LORNA MARSH Emotional scenes broke out in a courtroom yesterday after villagers won their two-year bitter battle to stop the local squire taking their common land - and were told he would have to pay them more than £55,000.

LORNA MARSH

Emotional scenes broke out in a courtroom yesterday after villagers won their two-year bitter battle to stop the local squire taking their common land - and were told he would have to pay them more than £55,000.

Norwich County Court heard how baron's son Robert Harbord-Hamond tried to make some of those who had used Hanworth Common for years stump up tens of thousands of pounds to continue to access their own homes and graze their cattle.

He also put up a barbed wire fence around the 35 acres in an attempt to take control of the land which he claimed as part of his large estate.

But in a dramatic finale to what Judge Patrick O'Brien dubbed a two-year “cause célèbre” trial the Hanworth commoners were told they held the rights to the land “hands down” and that Mr Harbord-Hamond would have to pay them all their costs.

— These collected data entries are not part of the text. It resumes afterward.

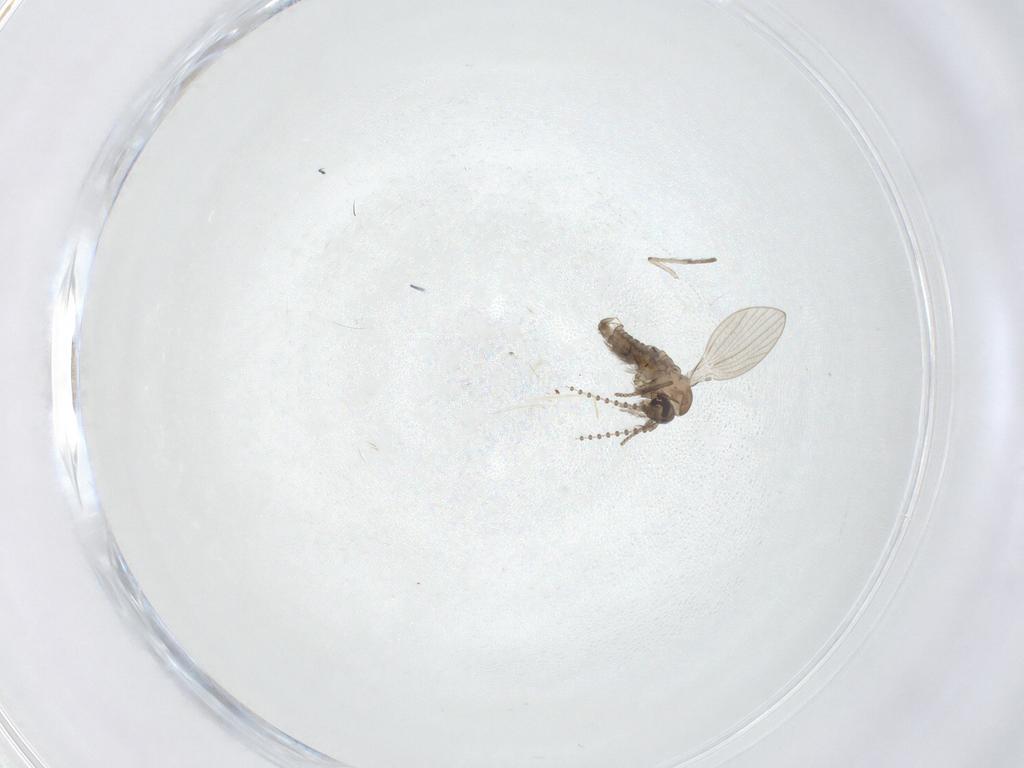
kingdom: Animalia
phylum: Arthropoda
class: Insecta
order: Diptera
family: Psychodidae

The judge also made an order banning Mr Harbord-Hamond from “interfering” with the management of the common, from driving on it and parking his car, as he had done without complaint from the commoners for 25 years.

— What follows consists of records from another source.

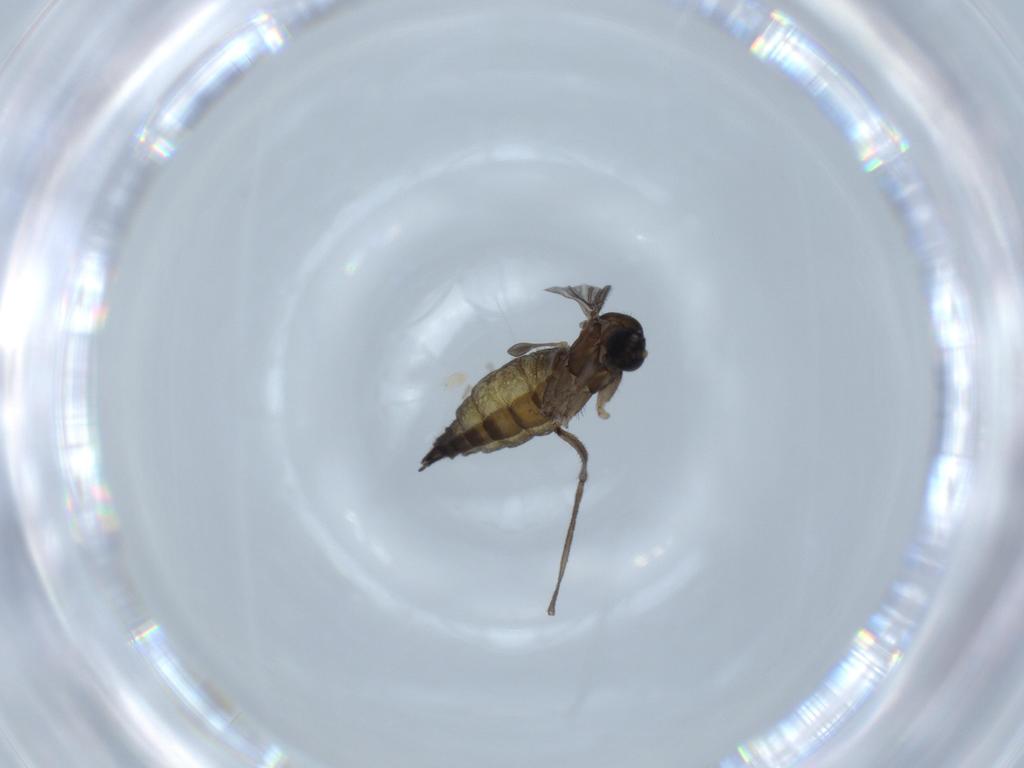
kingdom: Animalia
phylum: Arthropoda
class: Insecta
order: Diptera
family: Sciaridae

Judge O'Brien told the defendant that he was only allowed to walk across it as any member of the public.

When the judge ruled in the commoners' favour most of the 25 villagers who had packed the public gallery - half the adult population of the small community near Cromer - broke down in tears.

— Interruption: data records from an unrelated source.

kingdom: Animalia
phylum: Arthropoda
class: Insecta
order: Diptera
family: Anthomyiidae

The court heard that when Mr Harbord-Hamond inherited his family's Suffield estate in 2004 he set about trying to take over the management and ownership of the common on which the claimants had grazed cattle and used as a right of way with his predecessors' permission for decades.

In November 2004, Judge O'Brien said Mr Harbord-Hamond, 42, had written to a villager demanding £5,000 per year, or a lump sum of £50,000, to cut across the common to get to his house.

The next month he wrote to commons committee member Jean Price, demanding payment in respect of the past six years' grazing.

“He generously added the rider that if the last six years grazing fees weren't available he would have whatever money was left,” Judge O'Brien said.

The court also heard Mr Harbord-Hamond had threatened to seize cattle grazing on the land, and removed gates so the animals could escape.

Mr Harbord-Hamond argued he had “paper title” of the land despite his family having sold the lordship of the manor of Hanworth in 1990 to Michael Barclay, of Hanworth Hall, who was happy to let villagers keep the common if it turned out he did have ownership.

The parties contested whether ownership of the common had stayed within the family's Suffield Estate following the sale.

However the judge ruled not only that the common would have been part of the manor but that this was irrelevant as the villagers could claim ownership since 1986 - the statutory 12 years since they had held the title to it.

“The claimants have won hands down on every issue,” said the judge.

The Judge ordered Mr Harbord-Hamond to pay costs of £55,000 with an interim payment of £25,000 within 28 days.

After the hearing, Robert Corbishley, chairman of Hanworth Commons Management Committee, said: “It has been very emotional, we are just so pleased that justice has triumphed. For two years our lives were stolen from us as we tried to assert our rights.”